For models incorporating Gaussian processes such as Brownian motion, the fact that the marginal distribution of the full vector of observations of the outcome variable is multivariate normal ($MVN$) means that parameter estimation can be achieved through adjustment of the methods used for standard linear mixed models. The linear mixed model for longitudinal data can be expressed in the form\cite{Laird1982}:
\begin{align}
\mathbf{y}_i &= \mathbf{X}_i \bm{\beta} + \mathbf{Z}_i \mathbf{b}_i + \mathbf{e}_i \label{eqn:lmm} \\
\mathbf{b}_i &\sim MVN(\bm{0}, \, \bm{\Psi}) \notag\\
\mathbf{e}_i &\sim MVN(\bm{0}, \, \mathbf{R}_i).\notag \end{align}

  Here, $\mathbf{y}_i$ represents the vector of $n_i$ observations for the \textit{i}\textsuperscript{th} individual, $\mathbf{X}_i$ represents their design matrix for the \textquoteleft fixed effects' parameters $ \bm{\beta}$, $\mathbf{Z}_i$ represents the subset of the columns of the design matrix associated with the \textquoteleft random effects' for each individual $\mathbf{b}_i$ and $\mathbf{e}_i$ is the vector of residual errors for each measurement occasion. The vectors of random effects $\mathbf{b}_1,\mathbf{b}_2 ... \mathbf{b}_N$ and residual errors $\mathbf{e}_1,\mathbf{e}_2...\mathbf{e}_N$ for each of the $N$ individuals are independent of one another. It can be easily shown that this formulation leads to the following marginal distribution for $\mathbf{y}_i$:
\begin{align*}
\mathbf{y}_i &\sim MVN(\mathbf{X}_i \bm{\beta},\: \mathbf{Z}_i \bm{\Psi} \mathbf{Z}_i^{\mathrm{T}} \, + \, \mathbf{R}_i).
\end{align*}

	When linear mixed models are fitted to longitudinal data, it is common to assume that the residual errors for each observation within each individual, $\mathbf{e}_i$, are independent and with constant variance, $\sigma^2$, i.e. $\mathbf{R}_i$ as defined in (\ref{eqn:lmm}) is equal to $\sigma^2\mathbf{I}_{n_i}$. However, other forms for $\mathbf{R}_i$ are widely used, particularly for the analysis of longitudinal or spatial data, for example the exponential correlation structure\cite{Pinheiro2000}.

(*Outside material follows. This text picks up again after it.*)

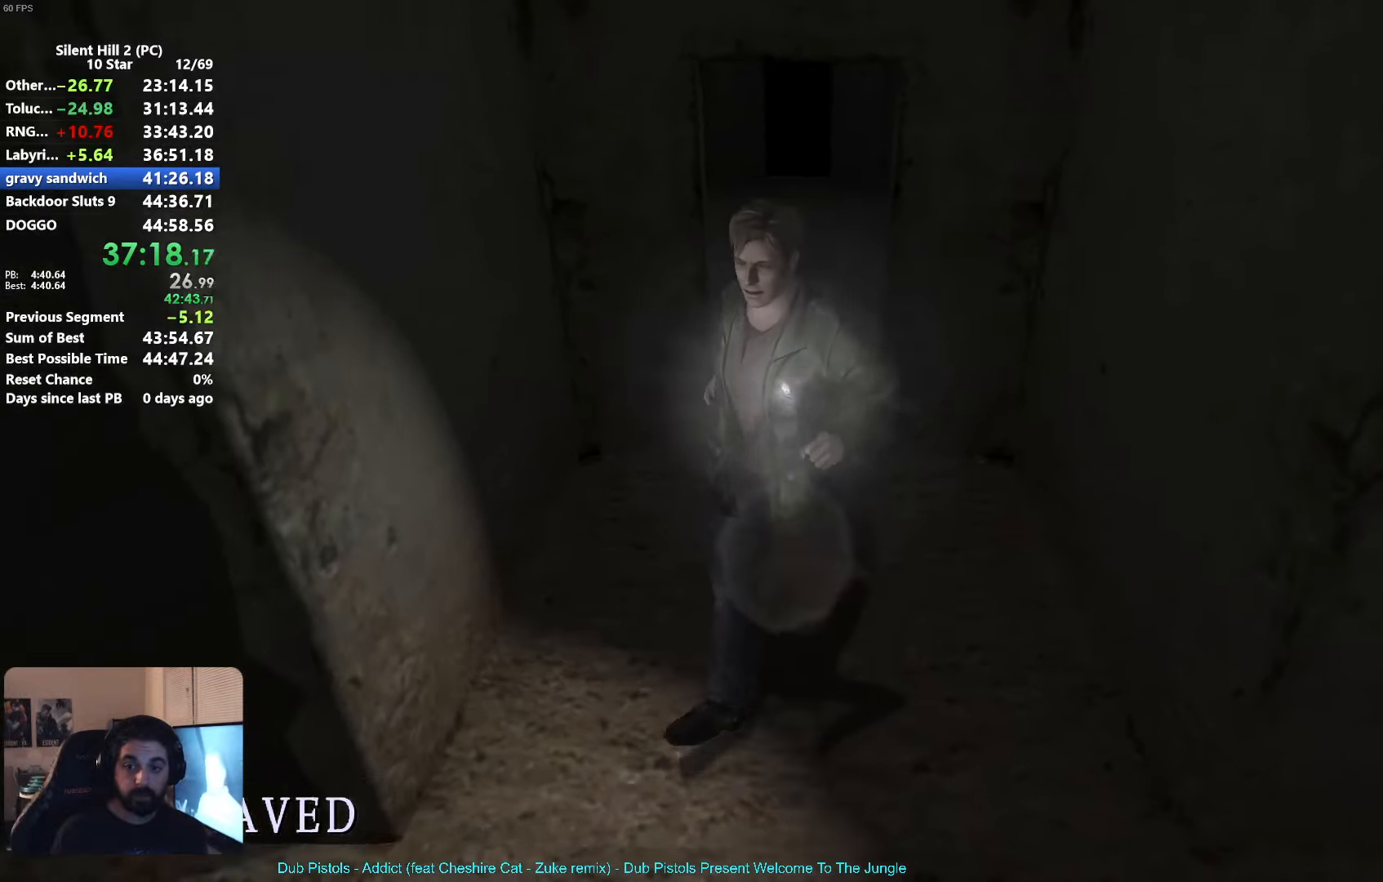
{"buttons": [], "left_stick": "left", "button_events": []}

	The remaining variability in the model, once the random effects have been accounted for, can also be subdivided into a component relating to a Gaussian process (independent of other model components) with expectation zero for all time points and an independent residual error for each observation. Defining $\bm{\Sigma_i}$ as the covariance matrix resulting from the chosen Gaussian process and set of time points $\mathbf{t}_i$ for the \textit{i}\textsuperscript{th} individual, the linear mixed model can then be expressed as:
\begin{align}
\mathbf{y}_i &= \mathbf{X}_i \bm{\beta} + \mathbf{Z}_i \mathbf{b}_i + W_i[\mathbf{t}_i] + \mathbf{e}_i \label{eqn:lmm_GP} \\
\mathbf{b}_i &\sim MVN(\bm{0}, \, \bm{\Psi}) \notag\\
W_i[\bm{t}_i] &\sim MVN(\bm{0}, \, \bm{\Sigma}_i) \notag\\
\mathbf{e}_i &\sim MVN(\bm{0}, \, \sigma^2\mathbf{I}_{n_i}),\notag \end{align}

with marginal distribution:
\begin{align*}
\mathbf{y}_i &\sim MVN(\mathbf{X}_i \bm{\beta},\; \mathbf{Z}_i \bm{\Psi} \mathbf{Z}_i^{\mathrm{T}} \, + \, \bm{\Sigma}_i \, + \, \sigma^2\mathbf{I}_{n_i}).
\end{align*}

	Although here we have focused on the marginal distribution for linear mixed models that incorporate a stochastic process, similar adjustment of the multivariate normal residual error distribution (i.e. $\mathbf{R}_i$) can also be made for non-linear mixed effects models.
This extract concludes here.